- _Recorded data_
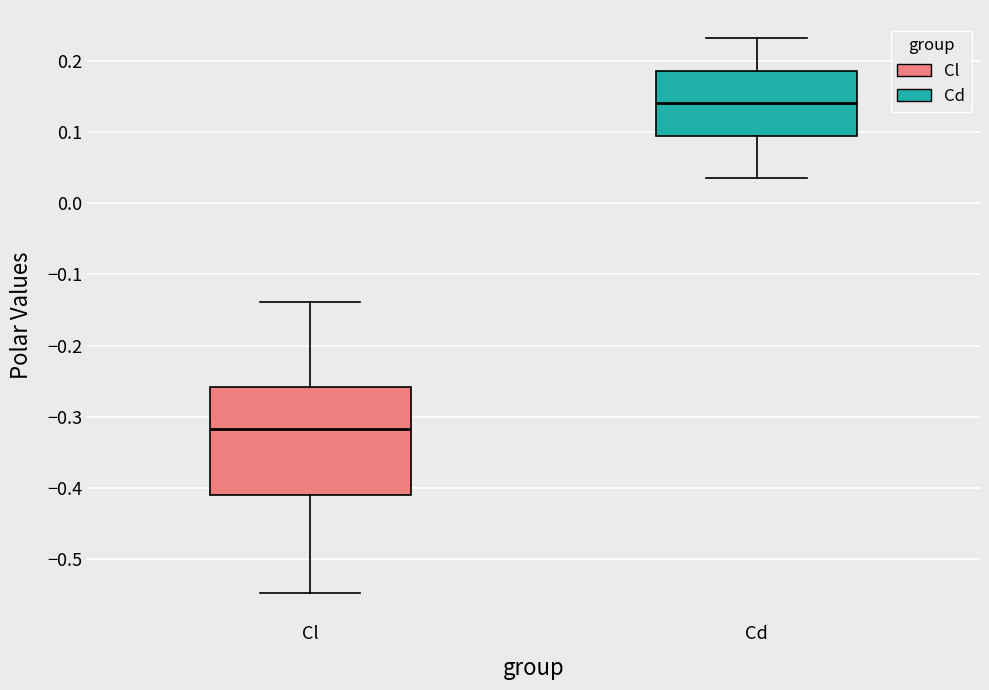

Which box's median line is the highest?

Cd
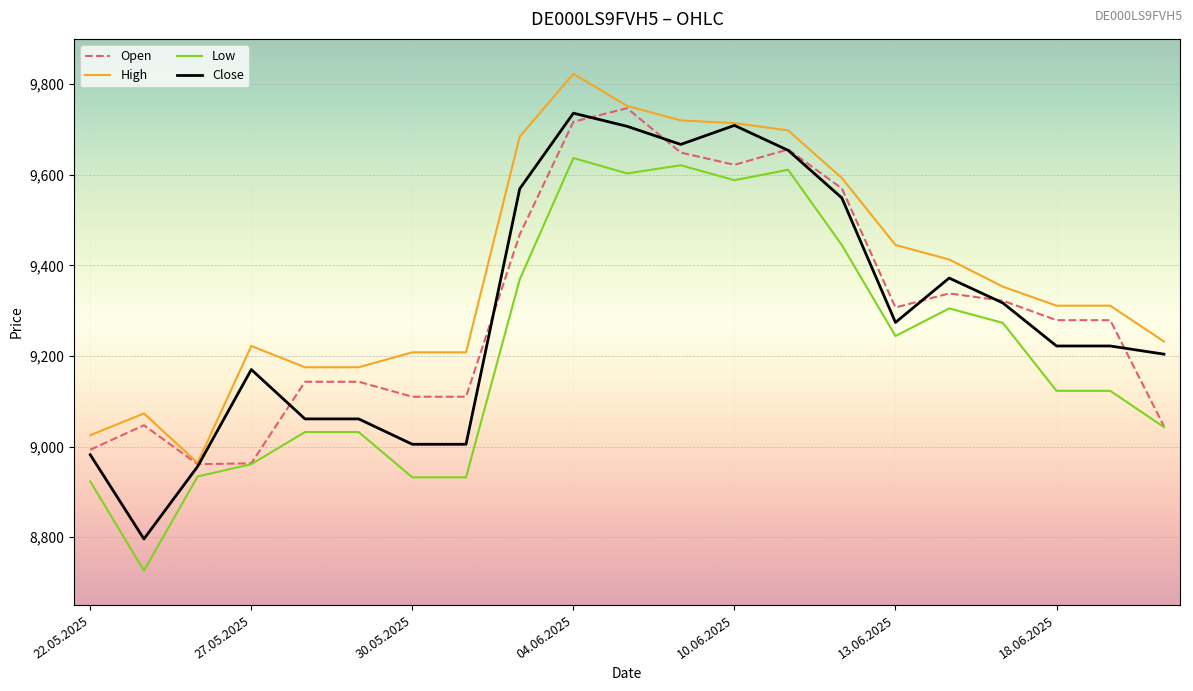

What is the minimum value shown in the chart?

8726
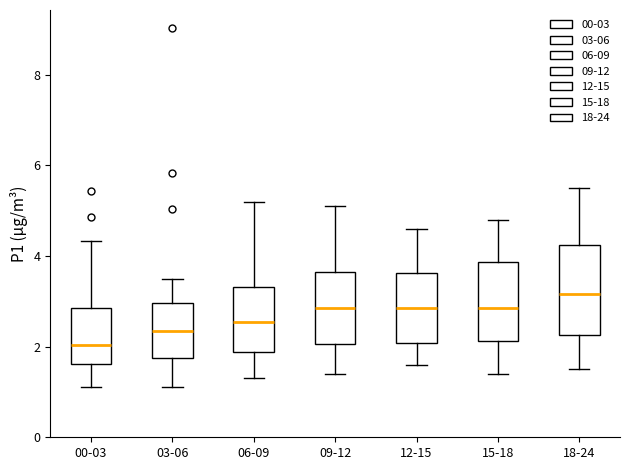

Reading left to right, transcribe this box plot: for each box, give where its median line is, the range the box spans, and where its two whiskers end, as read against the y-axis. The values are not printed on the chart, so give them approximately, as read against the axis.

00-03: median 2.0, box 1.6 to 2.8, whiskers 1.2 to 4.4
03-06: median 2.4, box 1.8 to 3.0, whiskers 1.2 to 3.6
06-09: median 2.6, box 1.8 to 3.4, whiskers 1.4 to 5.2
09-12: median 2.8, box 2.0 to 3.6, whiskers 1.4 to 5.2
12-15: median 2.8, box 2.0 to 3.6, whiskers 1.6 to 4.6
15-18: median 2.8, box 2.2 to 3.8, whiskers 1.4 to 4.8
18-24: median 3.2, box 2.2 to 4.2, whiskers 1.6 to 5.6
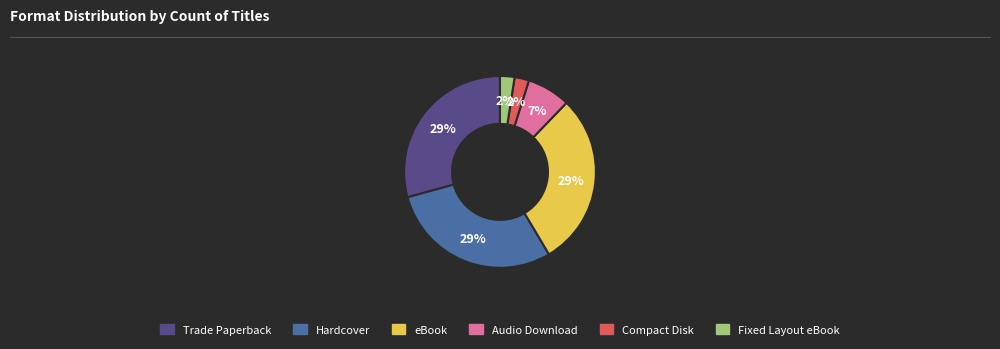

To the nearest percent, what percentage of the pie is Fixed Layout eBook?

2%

- _Exercise objective_
Update the lines above by replacing every "median line" with "center line" and leaving everything else unchanged. Omit the pictures from your answer.

- _Exercise result_
Which box's center line is the highest?

Cd

What is the minimum value shown in the chart?

8726

Reading left to right, transcribe this box plot: for each box, give where its center line is, the range the box spans, and where its two whiskers end, as read against the y-axis. The values are not printed on the chart, so give them approximately, as read against the axis.

00-03: median 2.0, box 1.6 to 2.8, whiskers 1.2 to 4.4
03-06: median 2.4, box 1.8 to 3.0, whiskers 1.2 to 3.6
06-09: median 2.6, box 1.8 to 3.4, whiskers 1.4 to 5.2
09-12: median 2.8, box 2.0 to 3.6, whiskers 1.4 to 5.2
12-15: median 2.8, box 2.0 to 3.6, whiskers 1.6 to 4.6
15-18: median 2.8, box 2.2 to 3.8, whiskers 1.4 to 4.8
18-24: median 3.2, box 2.2 to 4.2, whiskers 1.6 to 5.6

To the nearest percent, what percentage of the pie is Fixed Layout eBook?

2%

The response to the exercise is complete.